Maybe you’ve felt this way too? Perhaps you trusted someone who professes to be a “Christian” but acts like the devil. You may feel betrayed and rejected by them and so you turn your back on God.

Remember that Jesus was betrayed too. He was rejected. In the gospel of John, chapter 6, Jesus asked his disciples, “Did I not choose you, the twelve? And yet one of you is a devil.”

Jesus knew that Judas would betray him and yet, he still chose him. Do you ever wonder what it was like for Jesus to spend three years with Judas, the whole time knowing that Judas would sell him out? And yet, during the last supper, Jesus washed the feet of all his disciples. That included Judas, his betrayer. What an incredible picture of love and acceptance.

So, What To Do?

I know that it’s tempting to abandon faith because a few of the “faithful” are poor examples of Christianity. But don’t. Remember that Jesus accepted Judas. Remember that Jesus died for everyone, including those who left him because his teaching was “too hard.”

Learn to rely on Christ for guidance on the narrow path. Lastly, learn to be comfortable not understanding everything. After all, the prophet Isaiah quoted God as saying, “For my thoughts are not your thoughts, neither are your ways my ways, declares the LORD.”

Dealing With Doubt

When my kids were young they liked to ask a lot of questions. This was especially true of my daughter. After asking a question and receiving an answer she would say “why?” I would further explain and answer her question only to hear her say “why?” again. And again. And again!

We encourage children to ask questions. It’s a part of the learning process. When it comes to God, however, we are often afraid to ask questions. It’s as if by some reason to ask a question of God is to lack faith.

Doubt and disbelief are very different. The word doubt comes from the latin word dubium, which means “to hesitate.” Disbelief is a wholesale rejection of an idea or principle. Plenty of men and women in the Bible hesitated in their belief. This includes Abraham (Genesis 16), David (Psalm 13), and John the baptist (Matthew 14).

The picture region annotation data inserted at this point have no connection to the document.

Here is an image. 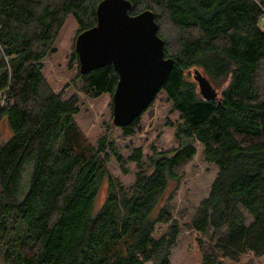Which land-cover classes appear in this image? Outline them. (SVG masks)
Listing matches in <instances>:
<instances>
[{
    "label": "trees",
    "instance_id": "1",
    "mask_svg": "<svg viewBox=\"0 0 264 264\" xmlns=\"http://www.w3.org/2000/svg\"><path fill=\"white\" fill-rule=\"evenodd\" d=\"M99 1L0 0V121L10 131L0 144V264H171L180 227L169 203L195 141L217 167L187 224L207 238L198 239L200 264L264 255V0H129L130 14L154 13L174 61L160 90L181 119L177 147L153 148L145 165L140 147L127 157L130 193L106 167L114 142L92 146L73 119L77 96L63 99L41 73L66 18L80 31L93 26ZM195 70L217 89L214 100L200 95ZM78 77L90 97L112 94L117 81L111 65ZM157 225L167 228L155 234Z\"/></svg>",
    "mask_w": 264,
    "mask_h": 264
},
{
    "label": "rangeland",
    "instance_id": "2",
    "mask_svg": "<svg viewBox=\"0 0 264 264\" xmlns=\"http://www.w3.org/2000/svg\"><path fill=\"white\" fill-rule=\"evenodd\" d=\"M79 31L76 21L69 15L54 41L53 50L48 51L41 61V73L52 91L60 93L63 99L77 96L78 112L73 119L92 146L96 147L102 136L114 142L116 156L123 158L126 172L121 170L117 157L110 152L106 167L109 174L117 178L125 191L130 193L135 181L136 165L133 161H128L127 157L134 148L140 147L142 162L145 165L153 148L167 150L177 147L175 129L181 119L167 100L164 91L160 90L152 104L141 114L134 135L125 136L122 129L112 123V94L104 92L98 97H90L80 91L82 82L78 77L76 60L72 58L75 52L74 39ZM9 135L8 125L4 120L0 121V144L4 143ZM194 146L196 153L183 167L184 176L169 203L172 216L180 227L177 242L169 256L171 264H200L202 250L198 239L207 240L205 236L202 237L187 227V224L197 209L199 200L208 194L217 167L203 159L202 147L198 141L194 142ZM105 194L104 180L98 187L96 209L104 201ZM166 228V225H157L154 233L160 234ZM240 264H264V255L256 257L252 253H246L240 257Z\"/></svg>",
    "mask_w": 264,
    "mask_h": 264
},
{
    "label": "water",
    "instance_id": "3",
    "mask_svg": "<svg viewBox=\"0 0 264 264\" xmlns=\"http://www.w3.org/2000/svg\"><path fill=\"white\" fill-rule=\"evenodd\" d=\"M129 0H100L96 23L77 33L74 50L80 73L111 65L117 81L111 95L112 123L130 124L159 92L173 66L164 55V40L157 34L154 13L144 9L130 14ZM202 98L214 100L216 89L197 70L193 73Z\"/></svg>",
    "mask_w": 264,
    "mask_h": 264
}]
</instances>
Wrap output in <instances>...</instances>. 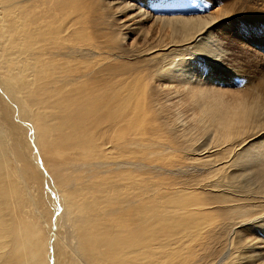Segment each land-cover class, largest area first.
<instances>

Thomas, one of the disciples of Jesus, was unwilling to believe in the risen Christ without physical proof. Jesus didn’t reject Thomas or even scold him. Instead, he allowed Thomas to have doubts, and then invited him to feel the nail scars on his hands and to touch the spear wound on his side (John 20:24–29).

Doubt is not a spiritual crime — it’s the effect of being human. Author Philip Yancey states that the “invisibility of God guarantees doubt.” As long as we are breathing we will be subject to doubts. It’s natural and normal. But it doesn’t have to be faith shattering.

If you’re struggling with doubt here are some suggestions:

1) Don’t doubt alone. Share your struggles with a trusted friend. Don’t keep them hidden. You might feel shame because you have doubts but finding out that other people might have the same doubts is empowering. You’re not alone!

2) Notice what God is doing around you. If you watch the news too much it seems like God is not working. However, look for stories of hope and redemption. They are everywhere! When John the baptist doubted Christ, Jesus sent word to him: “The blind see, the lame walk, lepers are cleansed, the deaf hear, the dead are raised, and the poor have good news proclaimed to them.” He quoted a passage in Isaiah to affirm that God is at work. That was true then and it is true now.

3) Lastly, ask for help. Don’t be afraid to pray and honest prayer to God and ask for help. Ask God to reveal himself to you more clearly and to help you with your doubt. In Mark 9 Jesus meets a man who has a son that is demon-possessed. The man is lacking in faith but soon realizes his error and and says plainly, “help me in my unbelief!” He was granted that wish very quickly by Jesus.